In 1975 there was a mechanic named Overton Axton “Bunny” Phillips. He had bought his first Bugatti, a Type 30, in 1927. He believed in Bugatti so much that he entered his T35B for Indianapolis in 1936 (but did not qualify) and opened a Bugatti repair shop in Rosemead, CA in 1951. Out in California, he became co-founder and first President of the American Bugatti Club, had been looking for a special Christmas present for his wife Lucille, and thought with its modern improvements it was just the ticket for his wife, Lucille. Unfortunately she only lived two more years after receiving it.

Passing away in 1999.

You kind of wonder why he didn’t just put in a Bugatti engine since he had several in his shop, but he must have liked how it ran with the Buick.

He was held in his hands until 1999 when it went to an estate auction where it sold for USD 1,250,000.

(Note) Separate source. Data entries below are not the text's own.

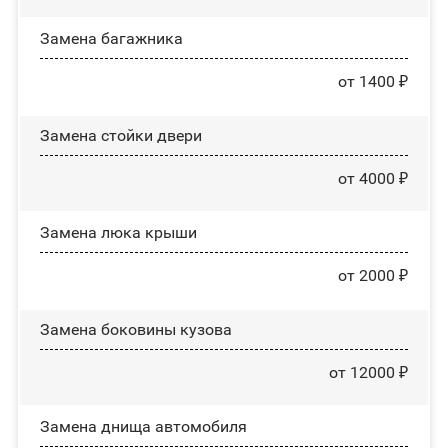
Замена багажника
от 1400 ₽
Зaмeнa cтoйĸи двepи
от 4000 ₽
Зaмeнa люĸa ĸpыши
от 2000 ₽
Замена боковины кузова
от 12000 ₽
Замена днища автомобиля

Left: at Pebble Beach 2003, right: the lower block of engine #13S

It went to a super connoisseur, Sam Mann, who restored it with a Bugatti engine and won awards at Pebble Beach with it.

To restore it he had to buy a T57C with crank case 32 SC from 57561 –which he found, amazingly, on the internet! Though it was costly, restoring the car back to its original engine after 40 years of separation greatly improved the value of the car.

Later, the original engine, 13S, was acquired, and this will now be put into 57482!


At the American Bugatti Club Hamptons Rallye in 2011, see Bugatti Revue Volume 17, issue 1, photographs by Noah Vale.